### [Brief]
All of the data below is to be written out again exactly.
Material provided START
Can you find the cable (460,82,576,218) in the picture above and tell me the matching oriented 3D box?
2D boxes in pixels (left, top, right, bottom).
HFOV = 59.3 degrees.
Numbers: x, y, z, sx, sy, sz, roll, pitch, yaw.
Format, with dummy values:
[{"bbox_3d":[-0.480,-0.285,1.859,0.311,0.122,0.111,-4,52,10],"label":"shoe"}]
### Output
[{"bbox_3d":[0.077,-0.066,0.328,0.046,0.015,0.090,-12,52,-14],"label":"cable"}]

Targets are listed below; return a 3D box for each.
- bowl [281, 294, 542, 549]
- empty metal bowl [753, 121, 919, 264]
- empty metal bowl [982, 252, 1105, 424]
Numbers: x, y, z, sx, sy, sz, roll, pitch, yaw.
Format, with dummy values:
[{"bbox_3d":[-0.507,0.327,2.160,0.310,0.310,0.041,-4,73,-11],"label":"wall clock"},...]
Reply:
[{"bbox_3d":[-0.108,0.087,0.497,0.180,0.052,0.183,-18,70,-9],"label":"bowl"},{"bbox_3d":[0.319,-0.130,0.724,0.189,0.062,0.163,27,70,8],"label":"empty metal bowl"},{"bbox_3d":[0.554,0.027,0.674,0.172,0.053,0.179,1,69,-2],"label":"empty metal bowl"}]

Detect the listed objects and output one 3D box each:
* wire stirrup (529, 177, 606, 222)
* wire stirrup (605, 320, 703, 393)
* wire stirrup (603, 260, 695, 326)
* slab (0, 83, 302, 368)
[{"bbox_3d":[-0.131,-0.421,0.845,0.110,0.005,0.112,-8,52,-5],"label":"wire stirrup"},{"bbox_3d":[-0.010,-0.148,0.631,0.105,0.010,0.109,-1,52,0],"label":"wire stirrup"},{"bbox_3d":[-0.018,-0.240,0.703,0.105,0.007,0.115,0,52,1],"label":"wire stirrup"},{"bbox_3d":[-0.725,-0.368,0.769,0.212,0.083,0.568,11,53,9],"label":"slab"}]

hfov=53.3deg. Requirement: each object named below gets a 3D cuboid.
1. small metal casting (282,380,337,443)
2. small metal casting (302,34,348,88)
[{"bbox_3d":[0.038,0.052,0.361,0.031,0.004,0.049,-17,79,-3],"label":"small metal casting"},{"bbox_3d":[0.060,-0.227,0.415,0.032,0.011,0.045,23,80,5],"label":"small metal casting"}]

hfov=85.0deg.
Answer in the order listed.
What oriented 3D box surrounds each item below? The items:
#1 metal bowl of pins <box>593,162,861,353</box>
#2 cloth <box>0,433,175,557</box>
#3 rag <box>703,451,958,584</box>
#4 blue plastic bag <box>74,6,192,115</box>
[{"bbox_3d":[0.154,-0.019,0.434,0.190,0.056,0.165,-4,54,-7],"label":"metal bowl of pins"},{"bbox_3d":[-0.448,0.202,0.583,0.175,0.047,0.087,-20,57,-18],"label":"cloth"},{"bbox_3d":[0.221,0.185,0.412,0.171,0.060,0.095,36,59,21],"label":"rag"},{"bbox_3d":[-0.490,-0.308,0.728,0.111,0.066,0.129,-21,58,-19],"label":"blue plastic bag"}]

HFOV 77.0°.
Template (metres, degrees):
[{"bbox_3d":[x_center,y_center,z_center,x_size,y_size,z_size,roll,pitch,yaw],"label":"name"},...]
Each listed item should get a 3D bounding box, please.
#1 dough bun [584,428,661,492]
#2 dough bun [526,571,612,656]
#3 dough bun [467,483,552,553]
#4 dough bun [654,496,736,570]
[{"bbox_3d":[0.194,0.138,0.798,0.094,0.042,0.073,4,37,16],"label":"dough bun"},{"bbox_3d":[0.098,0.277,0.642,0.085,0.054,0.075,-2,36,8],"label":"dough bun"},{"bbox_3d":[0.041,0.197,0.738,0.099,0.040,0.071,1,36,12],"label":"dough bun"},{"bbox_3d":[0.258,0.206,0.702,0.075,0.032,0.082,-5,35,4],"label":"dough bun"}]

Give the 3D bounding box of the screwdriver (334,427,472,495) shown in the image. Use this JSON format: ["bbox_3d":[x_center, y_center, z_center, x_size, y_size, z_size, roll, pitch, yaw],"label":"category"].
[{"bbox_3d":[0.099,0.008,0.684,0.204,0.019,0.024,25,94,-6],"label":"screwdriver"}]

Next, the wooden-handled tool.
Material provided END
### [Answer area]
Can you find the cable (460,82,576,218) in the picture above and tell me the matching oriented 3D box?
2D boxes in pixels (left, top, right, bottom).
HFOV = 59.3 degrees.
Numbers: x, y, z, sx, sy, sz, roll, pitch, yaw.
Format, with dummy values:
[{"bbox_3d":[-0.480,-0.285,1.859,0.311,0.122,0.111,-4,52,10],"label":"shoe"}]
### Output
[{"bbox_3d":[0.077,-0.066,0.328,0.046,0.015,0.090,-12,52,-14],"label":"cable"}]

Targets are listed below; return a 3D box for each.
- bowl [281, 294, 542, 549]
- empty metal bowl [753, 121, 919, 264]
- empty metal bowl [982, 252, 1105, 424]
Numbers: x, y, z, sx, sy, sz, roll, pitch, yaw.
Format, with dummy values:
[{"bbox_3d":[-0.507,0.327,2.160,0.310,0.310,0.041,-4,73,-11],"label":"wall clock"},...]
Reply:
[{"bbox_3d":[-0.108,0.087,0.497,0.180,0.052,0.183,-18,70,-9],"label":"bowl"},{"bbox_3d":[0.319,-0.130,0.724,0.189,0.062,0.163,27,70,8],"label":"empty metal bowl"},{"bbox_3d":[0.554,0.027,0.674,0.172,0.053,0.179,1,69,-2],"label":"empty metal bowl"}]

Detect the listed objects and output one 3D box each:
* wire stirrup (529, 177, 606, 222)
* wire stirrup (605, 320, 703, 393)
* wire stirrup (603, 260, 695, 326)
* slab (0, 83, 302, 368)
[{"bbox_3d":[-0.131,-0.421,0.845,0.110,0.005,0.112,-8,52,-5],"label":"wire stirrup"},{"bbox_3d":[-0.010,-0.148,0.631,0.105,0.010,0.109,-1,52,0],"label":"wire stirrup"},{"bbox_3d":[-0.018,-0.240,0.703,0.105,0.007,0.115,0,52,1],"label":"wire stirrup"},{"bbox_3d":[-0.725,-0.368,0.769,0.212,0.083,0.568,11,53,9],"label":"slab"}]

hfov=53.3deg. Requirement: each object named below gets a 3D cuboid.
1. small metal casting (282,380,337,443)
2. small metal casting (302,34,348,88)
[{"bbox_3d":[0.038,0.052,0.361,0.031,0.004,0.049,-17,79,-3],"label":"small metal casting"},{"bbox_3d":[0.060,-0.227,0.415,0.032,0.011,0.045,23,80,5],"label":"small metal casting"}]

hfov=85.0deg.
Answer in the order listed.
What oriented 3D box surrounds each item below? The items:
#1 metal bowl of pins <box>593,162,861,353</box>
#2 cloth <box>0,433,175,557</box>
#3 rag <box>703,451,958,584</box>
#4 blue plastic bag <box>74,6,192,115</box>
[{"bbox_3d":[0.154,-0.019,0.434,0.190,0.056,0.165,-4,54,-7],"label":"metal bowl of pins"},{"bbox_3d":[-0.448,0.202,0.583,0.175,0.047,0.087,-20,57,-18],"label":"cloth"},{"bbox_3d":[0.221,0.185,0.412,0.171,0.060,0.095,36,59,21],"label":"rag"},{"bbox_3d":[-0.490,-0.308,0.728,0.111,0.066,0.129,-21,58,-19],"label":"blue plastic bag"}]

HFOV 77.0°.
Template (metres, degrees):
[{"bbox_3d":[x_center,y_center,z_center,x_size,y_size,z_size,roll,pitch,yaw],"label":"name"},...]
Each listed item should get a 3D bounding box, please.
#1 dough bun [584,428,661,492]
#2 dough bun [526,571,612,656]
#3 dough bun [467,483,552,553]
#4 dough bun [654,496,736,570]
[{"bbox_3d":[0.194,0.138,0.798,0.094,0.042,0.073,4,37,16],"label":"dough bun"},{"bbox_3d":[0.098,0.277,0.642,0.085,0.054,0.075,-2,36,8],"label":"dough bun"},{"bbox_3d":[0.041,0.197,0.738,0.099,0.040,0.071,1,36,12],"label":"dough bun"},{"bbox_3d":[0.258,0.206,0.702,0.075,0.032,0.082,-5,35,4],"label":"dough bun"}]

Give the 3D bounding box of the screwdriver (334,427,472,495) shown in the image. Use this JSON format: ["bbox_3d":[x_center, y_center, z_center, x_size, y_size, z_size, roll, pitch, yaw],"label":"category"].
[{"bbox_3d":[0.099,0.008,0.684,0.204,0.019,0.024,25,94,-6],"label":"screwdriver"}]

Next, the wooden-handled tool.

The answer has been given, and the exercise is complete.